In contrast, assuming that a total angle of a gaze that moves downward when a user sees a near distance target (i.e., a book) on the basis of a case where the user gazes steadily at an eye height long distance target is 60°, it can be seen that the user has bowed only his head 60° without moving his eyeballs downward as in FIG. 4. A difference angle 25° between inclination angles measured at a long distance and a near distance target orthogonal to the user's gaze can be see as the eye rotation angle as shown in FIG. 5.

As a result, if the above-describe steps S110 to S140 are performed, there are advantages in that a very precise product can be fabricated and a manufacturing time can be significantly reduced in fabricating a special glasses lens, such as a progressive lens that has complicated manufacturing steps and requires a precise test.

Although the some exemplary embodiment of the present invention have been described in detail above, the scope of the present invention is not limited to the specific embodiments and should be interpreted by the attached claims.

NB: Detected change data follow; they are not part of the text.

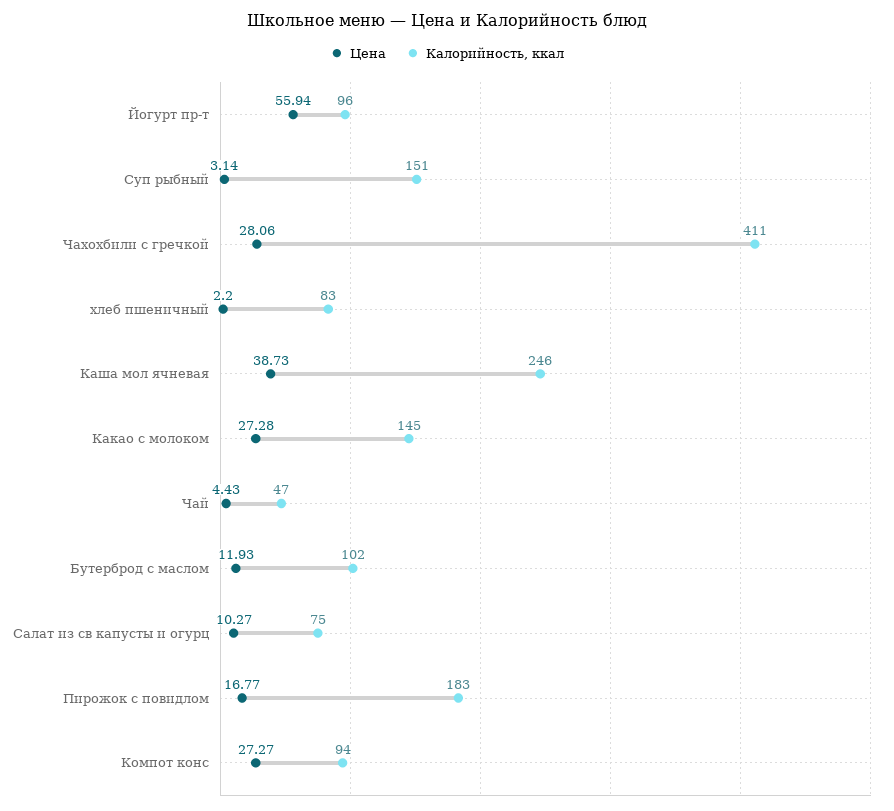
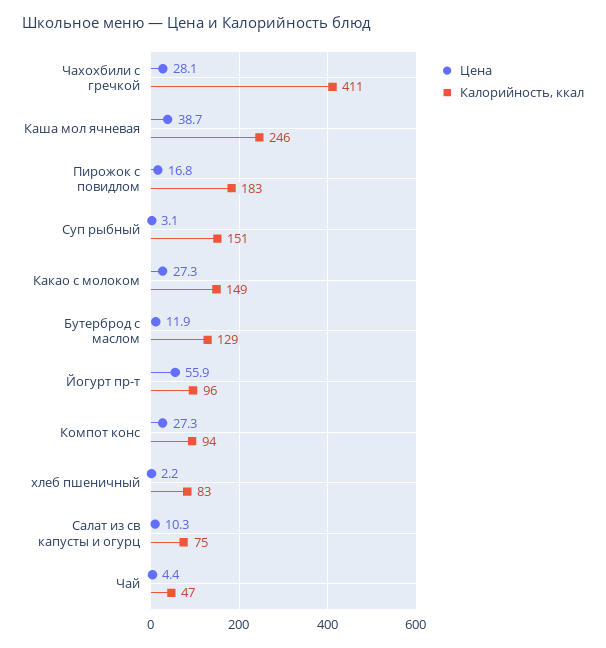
  {
    "Цена": {
      "Йогурт пр-т": 55.94,
      "Суп рыбный": 3.14,
      "Чахохбили с гречкой": 28.06,
      "хлеб пшеничный": 2.2,
      "Каша мол ячневая": 38.73,
      "Какао с молоком": 27.28,
      "Чай": 4.43,
      "Бутерброд с маслом": 11.93,
      "Салат из св капусты и огурц": 10.27,
      "Пирожок с повидлом": 16.77,
      "Компот конс": 27.27
    },
    "Калорийность, ккал": {
      "Йогурт пр-т": 96,
      "Суп рыбный": 151,
      "Чахохбили с гречкой": 411,
      "хлеб пшеничный": 83,
      "Каша мол ячневая": 246,
-     "Какао с молоком": 145,
+     "Какао с молоком": 149,
      "Чай": 47,
-     "Бутерброд с маслом": 102,
+     "Бутерброд с маслом": 129,
      "Салат из св капусты и огурц": 75,
      "Пирожок с повидлом": 183,
      "Компот конс": 94
    }
  }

Furthermore, a person having ordinary skill in the art can modify the present invention in various manners without departing from the category and spirit of the present invention.

Claims

An apparatus for measuring an eye rotation angle for setting a length of a corridor of a progressive lens, the apparatus comprising:

a near Pupil Distance (PD) apparatus for measuring an angle, height, and direction when a subject of measurement who wears glasses grasps a book; and

a sensing apparatus for measuring angles of a face and a gaze of the subject of measurement when the subject of measurement gazes steadily at the near PD apparatus and transferring measured result values to the near PD apparatus when the sensing apparatus is mounted on a frame of the glasses by a jig.
The apparatus of claim 1, wherein the near PD apparatus is configured to calculate an eye rotation angle according to the measured result values transferred from the sensing apparatus.
The apparatus of claim 1, wherein the near PD apparatus comprises:

a screen module configured to have an input/output function;

a camera module configured to photograph a surrounding environment in real time;

a sensor module configured to sense behavior patterns of the subject of measurement;

a Radio Frequency (RF) module configured to perform wireless communication with the sensing apparatus; and

an operation module configured to store and/or process pieces of information received from the screen module, the camera module, the sensor module, and the RF module.
The apparatus of claim 1, wherein the sensing apparatus comprises:

a sensor and RF module configured to measure a head bow angle and direction of the subject of measurement and send the result values to the near PD apparatus;

an operation module configured to store and/or process information received from the RF module; and

a power module configured to supply a power source itself or receive a power source from the near PD apparatus.
A method of measuring an eye rotation angle for setting a Length of a Corridor (LOC) of a progressive lens, the method comprising:

measuring the eye rotation angle for setting the LOC in a state in which a sensing apparatus for measuring face and gaze angles of the subject of measurement have been mounted on glasses,

wherein measuring the eye rotation angle comprises:

measuring a head bow angle and direction of the subject of measurement by using a sensor module included in the sensing apparatus;

measuring a head bow angle and direction of the subject of measurement by using a camera module built in a near PD apparatus for measuring behavior patterns of the subject of measurement and measuring an angle, direction, and height of the near PD apparatus when the subject of measurement reads a book by using a sensor module built in the near PD apparatus;

measuring an eye rotation angle according to a reading habit of a person who wears the glasses by measuring a head bow angle of the person and an angle and posture when the person reads a book; and

setting the LOC based on information on the measured eye rotation angle.